Cuando él hubo colgado, Kay mantuvo el teléfono contra la oreja unos instantes más, y entonces, para los oídos de Alex y Una, dijo:

—Yo a ti también. Nos vemos luego, cariño.

V

Como orientadora escolar, los horarios de Tessa eran más variables que los de su marido. Solía esperar a que acabaran las clases para llevarse a su hijo a casa en el Nissan, dejando a Colin (a quien —aunque sabía cómo lo llamaba el resto del mundo, incluidos casi todos los padres, contagiados por sus hijos— nunca llamaba Cuby) para que los siguiera, un par de horas después, en su Toyota. Ese día, sin embargo, Colin se encontró con su mujer en el aparcamiento a las cuatro y veinte, cuando los alumnos aún salían en manada por las puertas hacia los coches de sus padres o los autobuses escolares.

El cielo estaba de un frío gris metálico, como el reverso de un escudo. Un viento cortante levantaba faldas y agitaba las hojas de los árboles jóvenes; helado y perverso, atacaba en los sitios más débiles, como la nuca y las rodillas, y negaba el consuelo de soñar, de alejarse un poco de la realidad. Incluso después de haberse sentado en el coche, Tessa se sentía alterada y molesta, como se habría sentido si alguien hubiese chocado contra ella sin disculparse.

A su lado, en el asiento del acompañante, con las rodillas ridículamente levantadas en el estrecho espacio de su coche, Colin le contaba lo que el profesor de informática había ido a decirle a su despacho veinte minutos antes.

—… y no estaba. No ha aparecido en toda la clase de dos horas. Ha pensado que debía venir derecho a contármelo. O sea que mañana será la comidilla de toda la sala de profesores. Es exactamente lo que él quiere —añadió Colin, furioso, y Tessa supo que ya no hablaba del profesor de informática—. Me está haciendo un corte de mangas, como de costumbre.

Su marido estaba pálido de agotamiento, con los ojos enrojecidos y profundas ojeras, y las manos se le crispaban levemente en el asa del maletín. Unas manos bonitas, de nudillos grandes y dedos largos y finos, no muy distintas de las de su hijo. Tessa se lo había señalado a ambos recientemente, pero ninguno de los dos había mostrado la menor satisfacción ante la idea de tener un ligero parecido físico.

—No creo que esté… —empezó, pero Colin estaba hablando otra vez.

—… o sea que le caerá una sanción como a cualquier otro, y en casa le impondré un castigo prusiano. Ya veremos si eso le gusta. Veremos si le da risa. Podemos empezar por una semana sin salir de casa, a ver si lo encuentra muy divertido.

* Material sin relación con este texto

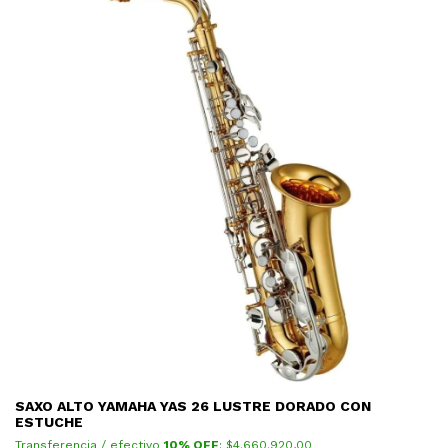
SAXO ALTO YAMAHA YAS 26 LUSTRE DORADO CON
ESTUCHE
Transferencia / efectivo
10% OFF
: $
4.660.920,00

Mordiéndose la lengua, Tessa recorrió con la mirada el mar de estudiantes vestidos de negro que caminaban cabizbajos, temblando, ciñéndose los delgados abrigos y apartándose el pelo de la cara. Un chico mofletudo y un poco desconcertado de primer curso escudriñaba con la mirada en busca de un coche que no había llegado. Se hizo un claro entre la riada y apareció Fats, acompañado por Arf Price como de costumbre, el viento apartándole el pelo del rostro flaco y adusto. A veces, desde ciertos ángulos y bajo según qué luz, no costaba adivinar qué aspecto presentaría Fats de viejo. Durante un instante, desde el fondo de su cansancio, a Tessa le pareció un completo desconocido y pensó que era una extraña casualidad que se encaminara a su coche, y que ella tuviera que salir de nuevo a aquel viento espantoso y sobrenatural para dejarlo subir. Pero cuando llegó hasta ellos y esbozó aquella mueca suya que pasaba por sonrisa, volvió a convertirse de inmediato en el chico que ella tanto quería a pesar de todo, y se apeó y esperó estoicamente al viento cortante a que Stuart se embutiera en el coche con su padre, que no se había ofrecido a moverse.